■ YOUR TASK
Give back the text of every record below word for word and line for line, without the picture lines.
____________________
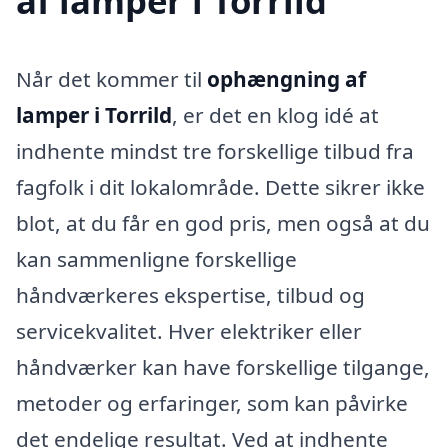
af lamper i Torrild
Når det kommer til
ophængning af
lamper i Torrild
, er det en klog idé at
indhente mindst tre forskellige tilbud fra
fagfolk i dit lokalområde. Dette sikrer ikke
blot, at du får en god pris, men også at du
kan sammenligne forskellige
håndværkeres ekspertise, tilbud og
servicekvalitet. Hver elektriker eller
håndværker kan have forskellige tilgange,
metoder og erfaringer, som kan påvirke
det endelige resultat. Ved at indhente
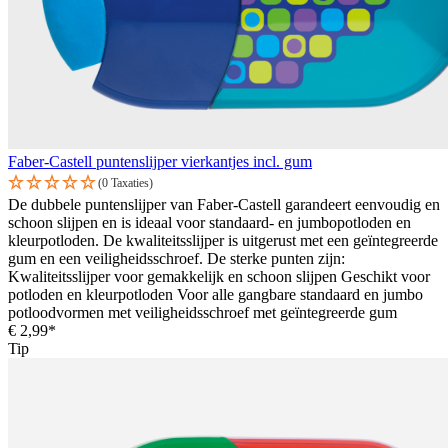
Faber-Castell puntenslijper vierkantjes incl. gum
(0 Taxaties)
De dubbele puntenslijper van Faber-Castell garandeert eenvoudig en
schoon slijpen en is ideaal voor standaard- en jumbopotloden en
kleurpotloden. De kwaliteitsslijper is uitgerust met een geïntegreerde
gum en een veiligheidsschroef. De sterke punten zijn:
Kwaliteitsslijper voor gemakkelijk en schoon slijpen Geschikt voor
potloden en kleurpotloden Voor alle gangbare standaard en jumbo
potloodvormen met veiligheidsschroef met geïntegreerde gum
€ 2,99*
Tip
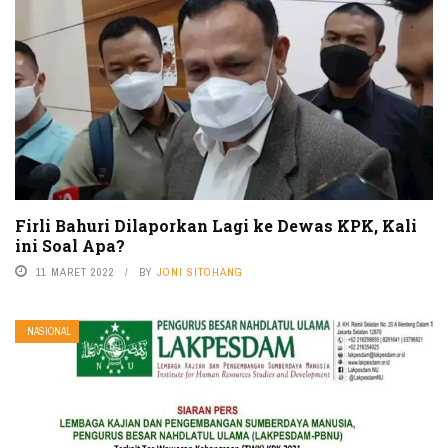
Firli Bahuri Dilaporkan Lagi ke Dewas KPK, Kali
ini Soal Apa?
11 MARET 2022
BY
JONI SITOHANG
NASIONAL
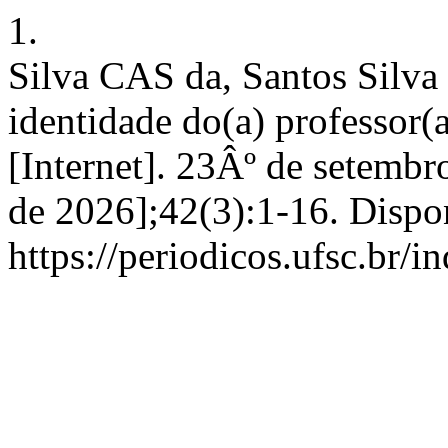
1.
Silva CAS da, Santos Silva
identidade do(a) professor(a
[Internet]. 23Âº de setembr
de 2026];42(3):1-16. Dispo
https://periodicos.ufsc.br/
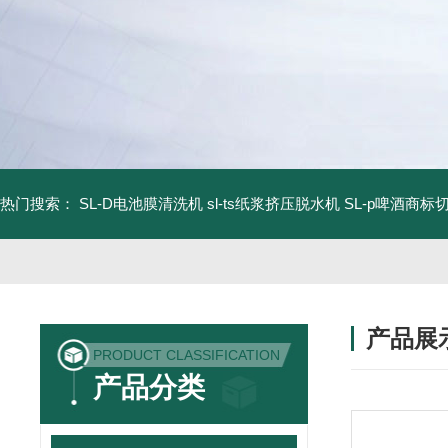
热门搜索：
SL-D电池膜清洗机
sl-ts纸浆挤压脱水机
SL-p啤酒商标
产品展
PRODUCT CLASSIFICATION
产品分类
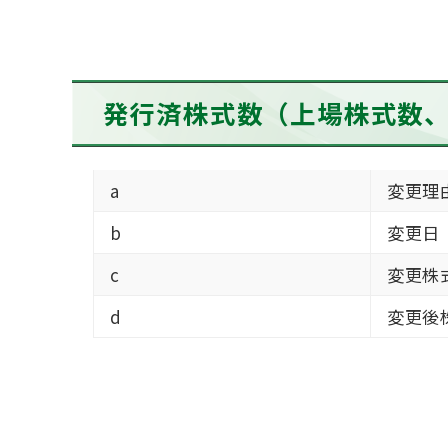
発行済株式数（上場株式数
a
変更理
b
変更日
c
変更株
d
変更後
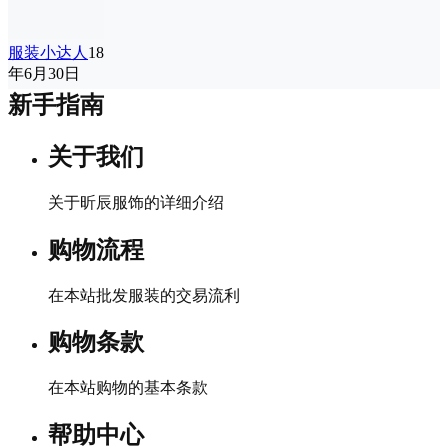
服装小达人
18
年6月30日
新手指南
关于我们
关于昕辰服饰的详细介绍
购物流程
在本站批发服装的交易流利
购物条款
在本站购物的基本条款
帮助中心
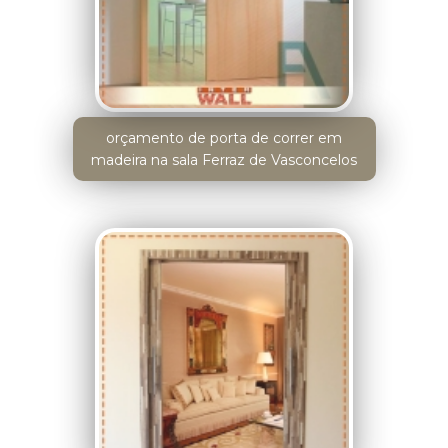
orçamento de porta de correr em
madeira na sala Ferraz de Vasconcelos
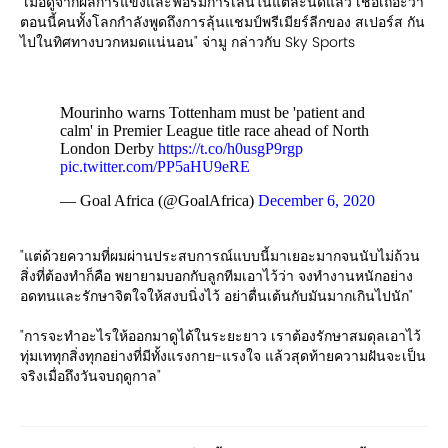
"เมื่อดูจากผลการแข่งและฟอร์มการเล่นในแต่ละนัดแล้ว เชื่อเถอะว่า
ตอนนี้คนทั้งโลกกำลังพูดถึงการลุ้นแชมป์พรีเมียร์ลีกของ สเปอร์ส กัน
ไปในทิศทางบวกหมดแน่นอน" จ่ามู กล่าวกับ Sky Sports
Mourinho warns Tottenham must be 'patient and
calm' in Premier League title race ahead of North
London Derby
https://t.co/h0usgP9rgp
pic.twitter.com/PP5aHU9eRE
— Goal Africa (@GoalAfrica)
December 6, 2020
"แต่ด้วยความที่ผมผ่านประสบการณ์แบบนี้มาเยอะมากจนนับไม่ถ้วน
สิ่งที่ต้องทำก็คือ พยายามบอกกับลูกทีมเอาไว้ว่า จงทำงานหนักอย่าง
อดทนและรักษาจิตใจให้สงบนิ่งไว้ อย่าตื่นเต้นกับมันมากเกินไปนัก"
"การจะทำอะไรให้ออกมาดูได้ในระยะยาว เราต้องรักษาสมดุลเอาไว้
ทุ่มเททุกสิ่งทุกอย่างที่มีทั้งแรงกาย-แรงใจ แล้วสุดท้ายความฝันจะเป็น
จริงเมื่อถึงวันจบฤดูกาล"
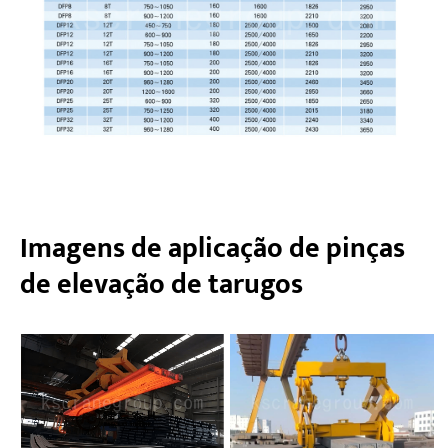
Imagens de aplicação de pinças
de elevação de tarugos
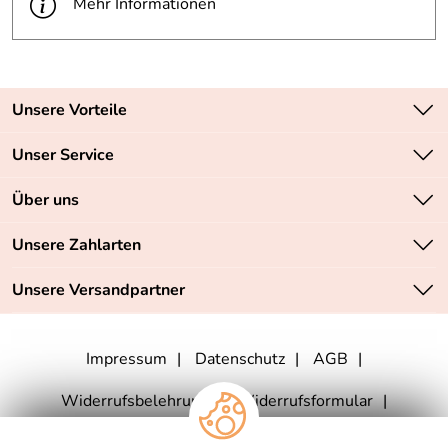
Mehr Informationen
Unsere Vorteile
Zahlungsarten: Vorkasse, PayPal, PayPal Express
Unser Service
Versandkostenfrei ab 70,- EUR
Kontakt
Über uns
Batteriegesetz
Sichere SSL-Verschlüsselung Ihrer Daten
Unsere Bestseller
Unsere Zahlarten
Retourenabwicklung
Marken
Lieferbedingungen
Unsere Versandpartner
Neu
Angebote
Impressum
Datenschutz
AGB
Widerrufsbelehrung
Widerrufsformular
Vertrag widerrufen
____________________
■ WORKED SOLUTION
af lamper i Torrild
Når det kommer til
ophængning af
lamper i Torrild
, er det en klog idé at
indhente mindst tre forskellige tilbud fra
fagfolk i dit lokalområde. Dette sikrer ikke
blot, at du får en god pris, men også at du
kan sammenligne forskellige
håndværkeres ekspertise, tilbud og
servicekvalitet. Hver elektriker eller
håndværker kan have forskellige tilgange,
metoder og erfaringer, som kan påvirke
det endelige resultat. Ved at indhente
Faber-Castell puntenslijper vierkantjes incl. gum
(0 Taxaties)
De dubbele puntenslijper van Faber-Castell garandeert eenvoudig en
schoon slijpen en is ideaal voor standaard- en jumbopotloden en
kleurpotloden. De kwaliteitsslijper is uitgerust met een geïntegreerde
gum en een veiligheidsschroef. De sterke punten zijn:
Kwaliteitsslijper voor gemakkelijk en schoon slijpen Geschikt voor
potloden en kleurpotloden Voor alle gangbare standaard en jumbo
potloodvormen met veiligheidsschroef met geïntegreerde gum
€ 2,99*
Tip
Firli Bahuri Dilaporkan Lagi ke Dewas KPK, Kali
ini Soal Apa?
11 MARET 2022
BY
JONI SITOHANG
NASIONAL
1.
Silva CAS da, Santos Silva
identidade do(a) professor(a
[Internet]. 23Âº de setembr
de 2026];42(3):1-16. Dispo
https://periodicos.ufsc.br/
热门搜索：
SL-D电池膜清洗机
sl-ts纸浆挤压脱水机
SL-p啤酒商标
产品展
PRODUCT CLASSIFICATION
产品分类
発行済株式数（上場株式数
a
変更理
b
変更日
c
変更株
d
変更後
服装小达人
18
年6月30日
新手指南
关于我们
关于昕辰服饰的详细介绍
购物流程
在本站批发服装的交易流利
购物条款
在本站购物的基本条款
帮助中心
orçamento de porta de correr em
madeira na sala Ferraz de Vasconcelos
"เมื่อดูจากผลการแข่งและฟอร์มการเล่นในแต่ละนัดแล้ว เชื่อเถอะว่า
ตอนนี้คนทั้งโลกกำลังพูดถึงการลุ้นแชมป์พรีเมียร์ลีกของ สเปอร์ส กัน
ไปในทิศทางบวกหมดแน่นอน" จ่ามู กล่าวกับ Sky Sports
Mourinho warns Tottenham must be 'patient and
calm' in Premier League title race ahead of North
London Derby
https://t.co/h0usgP9rgp
pic.twitter.com/PP5aHU9eRE
— Goal Africa (@GoalAfrica)
December 6, 2020
"แต่ด้วยความที่ผมผ่านประสบการณ์แบบนี้มาเยอะมากจนนับไม่ถ้วน
สิ่งที่ต้องทำก็คือ พยายามบอกกับลูกทีมเอาไว้ว่า จงทำงานหนักอย่าง
อดทนและรักษาจิตใจให้สงบนิ่งไว้ อย่าตื่นเต้นกับมันมากเกินไปนัก"
"การจะทำอะไรให้ออกมาดูได้ในระยะยาว เราต้องรักษาสมดุลเอาไว้
ทุ่มเททุกสิ่งทุกอย่างที่มีทั้งแรงกาย-แรงใจ แล้วสุดท้ายความฝันจะเป็น
จริงเมื่อถึงวันจบฤดูกาล"
Imagens de aplicação de pinças
de elevação de tarugos
Mehr Informationen
Unsere Vorteile
Zahlungsarten: Vorkasse, PayPal, PayPal Express
Unser Service
Versandkostenfrei ab 70,- EUR
Kontakt
Über uns
Batteriegesetz
Sichere SSL-Verschlüsselung Ihrer Daten
Unsere Bestseller
Unsere Zahlarten
Retourenabwicklung
Marken
Lieferbedingungen
Unsere Versandpartner
Neu
Angebote
Impressum
Datenschutz
AGB
Widerrufsbelehrung
Widerrufsformular
Vertrag widerrufen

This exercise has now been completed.